CUPLIKAN HALAMAN:
Pada proses persidangan di tingkat Pengadilan Negeri dan Pengadilan Tinggi, Heryanto dan Eko belum puas dengan keputusan pada dua lingkup pengadilan tersebut sehingga melanjutkan upaya hukum kasasi pada MA.
Pada 2022, dilakukan pengajuan kasasi oleh Heryanto dan Ivan Dwi dengan masih memercayakan Yosep dan Eko sebagai kuasa hukum.
"Dalam pengurusan kasasi ini, diduga YP (Yosep Parera) dan ES (Eko Suparno) melakukan pertemuan dan komunikasi dengan beberapa pegawai di Kepaniteraan MA yang dinilai mampu menjadi penghubung hingga fasilitator dengan majelis hakim yang nantinya bisa mengondisikan putusan sesuai dengan keinginan YP dan ES," ujar Firli.
Pegawai MA yang bersedia dan bersepakat dengan Yosep dan Eko yaitu Desy Yustria dengan pemberian sejumlah uang.
Desy selanjutnya turut mengajak PNS pada Kepaniteraan MA Muhajir Habibie dan Hakim Yustisial/Panitera Pengganti MA Elly Tri Pangestu untuk ikut serta menjadi penghubung penyerahan uang ke majelis hakim.
Desy dkk diduga sebagai representasi Sudrajad dan beberapa pihak di MA untuk menerima uang dari pihak-pihak yang mengurus perkara di MA.

Transkripsi isi halaman:
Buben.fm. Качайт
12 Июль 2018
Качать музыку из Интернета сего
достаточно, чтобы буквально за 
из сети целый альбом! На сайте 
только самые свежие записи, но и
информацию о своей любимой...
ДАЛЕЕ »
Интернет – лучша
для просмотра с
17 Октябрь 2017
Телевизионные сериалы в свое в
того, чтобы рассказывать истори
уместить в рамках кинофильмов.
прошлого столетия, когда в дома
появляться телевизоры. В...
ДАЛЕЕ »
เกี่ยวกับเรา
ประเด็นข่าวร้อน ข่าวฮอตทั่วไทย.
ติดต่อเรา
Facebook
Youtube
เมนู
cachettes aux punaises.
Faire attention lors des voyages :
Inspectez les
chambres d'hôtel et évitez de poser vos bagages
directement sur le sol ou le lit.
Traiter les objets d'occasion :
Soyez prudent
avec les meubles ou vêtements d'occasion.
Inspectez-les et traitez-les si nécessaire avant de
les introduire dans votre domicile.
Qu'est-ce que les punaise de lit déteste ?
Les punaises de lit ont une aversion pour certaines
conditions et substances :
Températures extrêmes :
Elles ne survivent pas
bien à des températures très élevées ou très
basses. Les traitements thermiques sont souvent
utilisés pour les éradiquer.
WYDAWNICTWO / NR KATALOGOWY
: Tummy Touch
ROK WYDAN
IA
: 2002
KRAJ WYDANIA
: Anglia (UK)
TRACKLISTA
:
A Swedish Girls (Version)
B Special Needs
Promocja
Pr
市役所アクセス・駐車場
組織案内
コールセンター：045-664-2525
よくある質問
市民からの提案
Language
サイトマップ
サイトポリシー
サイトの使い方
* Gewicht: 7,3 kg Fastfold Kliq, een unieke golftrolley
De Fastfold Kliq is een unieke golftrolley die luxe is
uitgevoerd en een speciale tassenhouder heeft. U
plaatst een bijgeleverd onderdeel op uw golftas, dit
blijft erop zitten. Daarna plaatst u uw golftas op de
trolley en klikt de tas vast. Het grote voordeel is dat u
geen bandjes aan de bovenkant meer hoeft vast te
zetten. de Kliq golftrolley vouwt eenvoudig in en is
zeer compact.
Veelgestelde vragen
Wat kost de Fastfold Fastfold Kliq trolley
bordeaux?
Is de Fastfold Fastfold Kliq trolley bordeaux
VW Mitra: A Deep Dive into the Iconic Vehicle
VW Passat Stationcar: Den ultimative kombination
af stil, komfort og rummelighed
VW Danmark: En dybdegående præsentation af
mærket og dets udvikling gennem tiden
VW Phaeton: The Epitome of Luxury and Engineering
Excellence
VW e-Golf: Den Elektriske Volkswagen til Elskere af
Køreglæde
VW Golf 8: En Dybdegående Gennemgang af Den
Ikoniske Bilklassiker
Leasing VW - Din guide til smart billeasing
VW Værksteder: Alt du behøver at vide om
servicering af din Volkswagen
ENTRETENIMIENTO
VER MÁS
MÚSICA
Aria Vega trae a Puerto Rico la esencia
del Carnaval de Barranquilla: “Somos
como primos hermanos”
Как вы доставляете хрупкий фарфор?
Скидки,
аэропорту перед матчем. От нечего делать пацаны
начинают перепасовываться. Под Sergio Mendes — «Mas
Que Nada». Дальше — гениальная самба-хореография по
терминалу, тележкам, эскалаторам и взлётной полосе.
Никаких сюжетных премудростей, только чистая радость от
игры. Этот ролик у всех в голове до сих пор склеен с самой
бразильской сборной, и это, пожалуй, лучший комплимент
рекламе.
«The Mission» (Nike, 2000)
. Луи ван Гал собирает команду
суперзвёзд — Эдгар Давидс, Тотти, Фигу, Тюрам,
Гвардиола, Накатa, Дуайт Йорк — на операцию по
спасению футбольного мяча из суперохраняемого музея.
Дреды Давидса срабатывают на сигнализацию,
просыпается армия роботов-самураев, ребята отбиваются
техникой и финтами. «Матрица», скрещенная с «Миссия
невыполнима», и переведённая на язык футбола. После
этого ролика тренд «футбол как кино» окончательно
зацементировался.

URAIAN SOAL:
Tulis ulang dengan lebih ringkas paragraf dalam cuplikan halaman yang diawali "Desy selanjutnya turut mengajak", dengan tetap memuat fakta utamanya.

PENYELESAIAN SOAL:
Desy lalu mengajak Muhajir Habibie (PNS di Kepaniteraan MA) dan Elly Tri Pangestu (Hakim Yustisial/Panitera Pengganti MA) untuk ikut menjadi penghubung penyerahan uang ke majelis hakim.